■ **ACTION ITEM**: Copy the entries starting with the line that contains "What percentage is" and going on through the line that contains "median 0.000, box", with "Training Time" changed to "Inference Time" and nothing else altered.

■ **SOURCE RECORDS**:
-- -- --

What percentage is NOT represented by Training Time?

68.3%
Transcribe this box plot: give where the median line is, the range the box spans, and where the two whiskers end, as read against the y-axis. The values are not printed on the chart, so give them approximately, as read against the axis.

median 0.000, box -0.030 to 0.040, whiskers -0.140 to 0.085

-- -- --

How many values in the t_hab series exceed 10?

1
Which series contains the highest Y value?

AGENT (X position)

-- -- --

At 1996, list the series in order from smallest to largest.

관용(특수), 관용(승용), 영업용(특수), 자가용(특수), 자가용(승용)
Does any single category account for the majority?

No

-- -- --

■ **REPLY**:
What percentage is NOT represented by Inference Time?

68.3%
Transcribe this box plot: give where the median line is, the range the box spans, and where the two whiskers end, as read against the y-axis. The values are not printed on the chart, so give them approximately, as read against the axis.

median 0.000, box -0.030 to 0.040, whiskers -0.140 to 0.085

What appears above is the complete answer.